Orang tua, ujar Rostiana, sebaiknya jangan panik ketika anak ngomong kasar/jorok, "Tapi tetap harus waspada. Coba ditelusuri, apakah anak mengerti apa yang ia omongkan." Bila si anak belum mengerti, sebaiknya orang tua memberikan pengertian yang benar. Tapi bila si anak ternyata sudah mengerti, maka orang tua harus hati-hati. "Karena mungkin saja ada konsep yang belum tentu dipahami secara benar oleh anak."
Staf pengajar di Fakultas Psikologi Universitas Tarumanagara ini juga menekankan pentingnya pengawasan saat anak bermain dengan teman-temannya, "Sehingga kalau ada anak yang omong kasar atau kotor bisa diberi tahu."
Sering terjadi, orang tua melarang anaknya bergaul dengan temannya yang suka omong kasar/jorok. "Mungkin kalau hanya omong kasar, kita bisa bilang pada anak agar jangan meniru omongan temannya itu. Tapi kalau anak yang suka omong jorok, seringkali juga memiliki perilaku buruk. Misalnya, suka memukul. Biasanya anak-anak ini berasal dari keluarga yang tidak harmonis dan tak mengutamakan pendidikan bagi anaknya."
Karena itulah Rostiana setuju saja bila anak dilarang bergaul dengan temannya yang suka omong jorok. "Cari teman yang lain saja. Kita, kan, nggak bisa mengatasi anak orang lain. Jadi, yang harus dilakukan adalah melindungi anak kita sendiri." Hal ini, lanjutnya, juga merupakan sanksi sosial agar orang tua dari si anak tersebut mendapatkan masukan bahwa anaknya ternyata tak punya teman. Sehingga si orang tua bisa melakukan introspeksi diri mengapa sampai anaknya dijauhi teman.
CONTOH DAN KONSISTEN
Tentu bukan berarti orang tua harus mengisolasi anak untuk menghindari anak meniru ucapan-ucapan kasar/kotor dari luar. "Nggak bisa, kan, kita selalu menunggui anak. Lagipula ia tetap saja bisa mendengar omongan tersebut, misalnya, dari teve. Ini juga akan dipelajari anak dan akan me-reinforce perilaku anak untuk juga berlaku sama," tutur Rostiana.
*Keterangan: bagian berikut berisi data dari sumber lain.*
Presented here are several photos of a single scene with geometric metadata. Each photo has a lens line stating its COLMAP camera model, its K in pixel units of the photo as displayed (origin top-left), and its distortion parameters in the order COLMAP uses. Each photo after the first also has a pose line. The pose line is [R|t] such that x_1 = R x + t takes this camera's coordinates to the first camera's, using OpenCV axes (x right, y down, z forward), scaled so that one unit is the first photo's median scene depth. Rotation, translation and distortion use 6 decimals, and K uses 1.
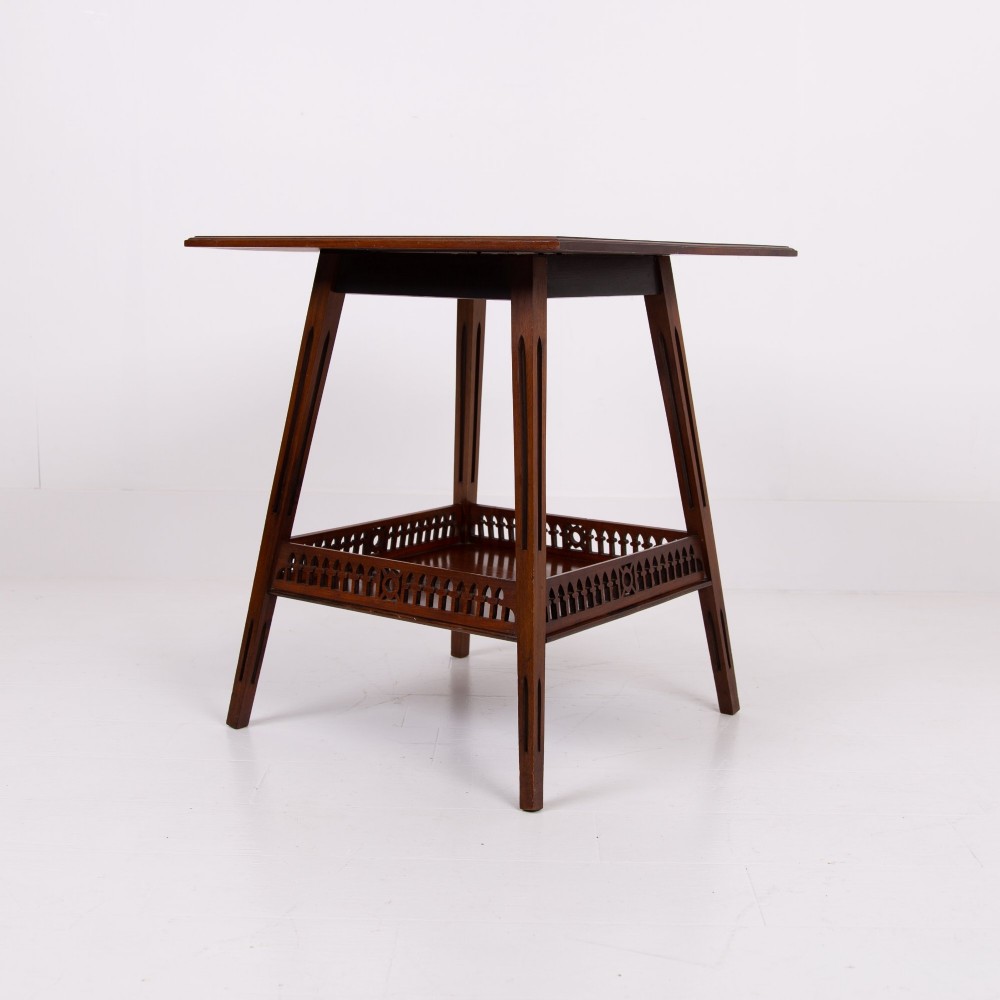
lens RADIAL K [[1441.9, 0, 500.0], [0, 1441.9, 500.0], [0, 0, 1]] dist [0.006158, -0.056218]
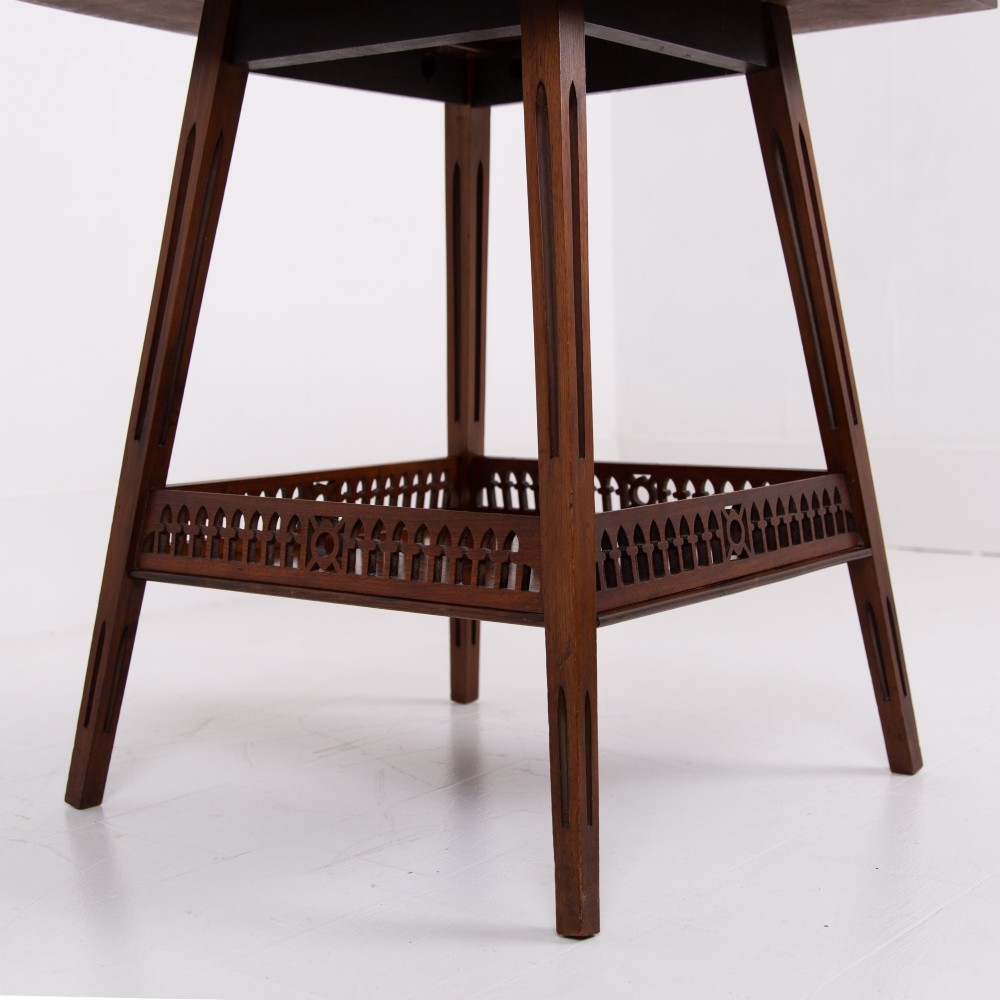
lens RADIAL K [[1577.1, 0, 514.5], [0, 1577.1, 467.0], [0, 0, 1]] dist [0.014693, -0.039829]
pose [[0.999731, -0.016774, -0.015990, 0.009321], [0.015168, 0.995287, -0.095781, 0.083626], [0.017521, 0.095513, 0.995274, 0.342165]]
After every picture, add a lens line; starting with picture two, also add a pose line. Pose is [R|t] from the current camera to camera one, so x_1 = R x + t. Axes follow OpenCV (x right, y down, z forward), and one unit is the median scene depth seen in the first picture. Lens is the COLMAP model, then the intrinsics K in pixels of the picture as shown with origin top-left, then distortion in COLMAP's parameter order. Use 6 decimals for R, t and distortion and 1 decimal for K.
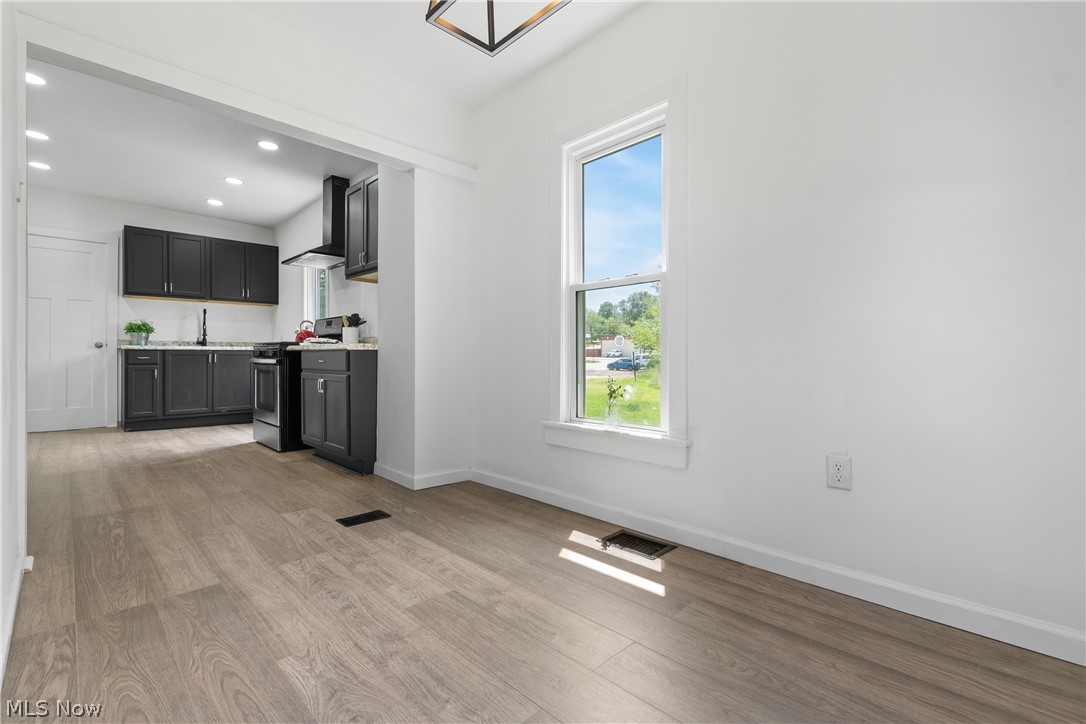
lens RADIAL K [[481.4, 0, 540.6], [0, 481.4, 353.1], [0, 0, 1]] dist [0.001638, -0.001463]
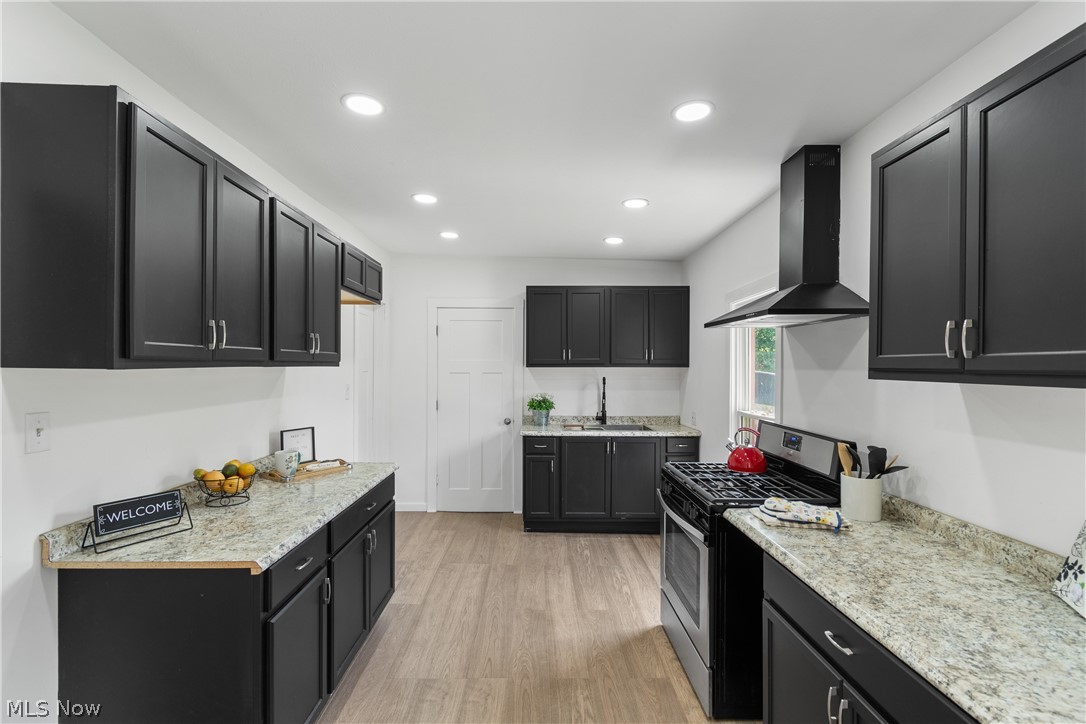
lens RADIAL K [[481.4, 0, 542.0], [0, 481.4, 367.5], [0, 0, 1]] dist [0.001638, -0.001463]
pose [[0.722212, 0.006957, -0.691637, -0.249138], [-0.001710, 0.999964, 0.008273, -0.127676], [0.691670, -0.004792, 0.722198, 0.398665]]
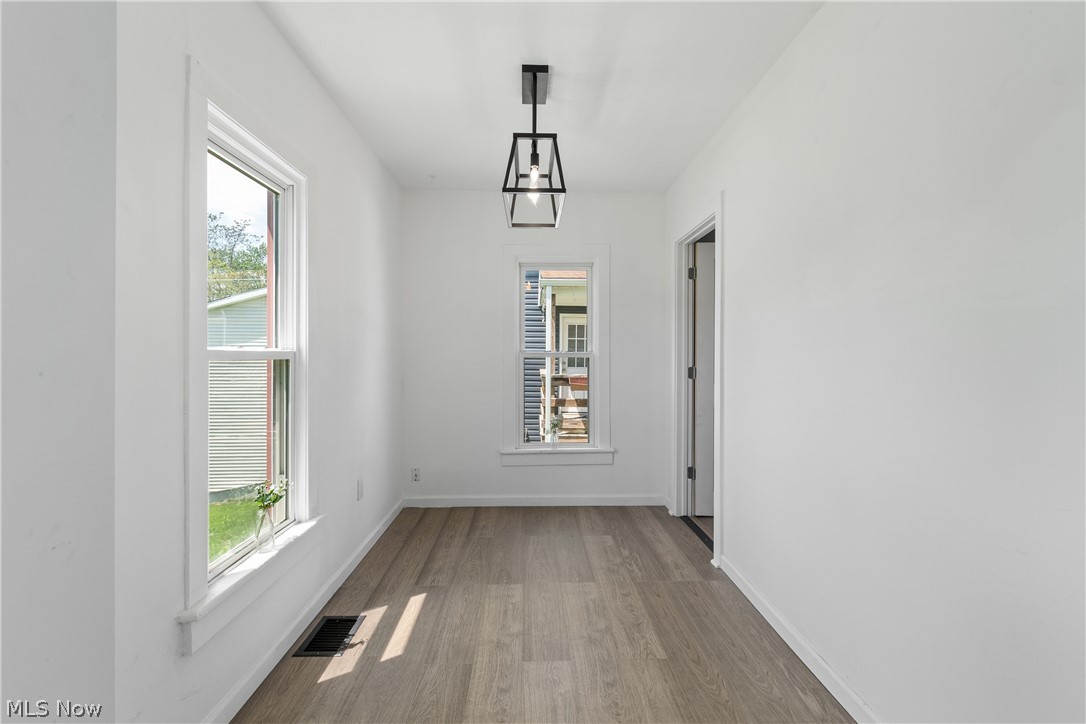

Yang bisa dilakukan adalah mengurangi dengan memberi contoh di rumah. "Tentu dari orang tua, karena orang tua adalah figur yang memiliki pengaruh lebih kuat bagi anak." Namun pengaruh yang lebih kuat ni hanya bisa diperoleh apabila orang tua bersikap konsisten. "Jadi, kalau kita ingin agar anak tidak omong kasar atau kotor, ya, kita pun jangan memaki-maki orang." Kalau tidak, jangan kaget dan heran apabila si anak protes. "Anak juga punya hak untuk bersikap kritis, lo, sehingga orang tua tetap bisa konsisten."
Memang, Rostiana mengakui, kadang tanpa disadari orang tua pun berbicara kasar. Contohnya, mengumpat di jalan raya tadi. Tapi ketika omongan kasar itu diucapkan oleh si anak, orang tua tak bisa terima. "Tentu ini tidak fair. Nah, ini juga yang musti dipertimbangkan orang tua." Berarti, mau tak mau kita harus berupaya agar bisa selalu mengontrol diri kita, baik dalam berbicara maupun berperilaku.
Jangan lupa, ujar Rostiana, anak merupakan cermin dari perilaku orang tua. "Baik buruknya anak merupakan satu feed back bagi kita. Yang pertama diimitasi oleh anak adalah orang tua. Jadi, bercerminlah dari anak.
BERI PENGERTIAN
Selain lewat tindakan atau contoh nyata, anak juga harus diberi tahu secara lisan. "Hal ini bisa dilakukan kapan saja dan di mana saja," ujar Rostiana. Misalnya, saat menonton teve yang menayangkan adegan seseorang tengah memaki-maki orang lain, orang tua bisa bilang, "Yang ini nggak boleh ditiru, ya."
Bisa juga memberikan pengertian dengan menanyakan pada si anak. Misalnya, anak omong kasar pada temannya, tanyakan, "Bagaimana rasanya kalau Kakak dikatain begitu?" Si anak mungkin akan menjawab, "Sebel, Yah." Selanjutnya orang tua bisa bilang, "Nah, makanya jangan ngatain begitu lagi, ya. Kalau teman Kakak nggak mau main sama Kakak lagi, bagaimana?"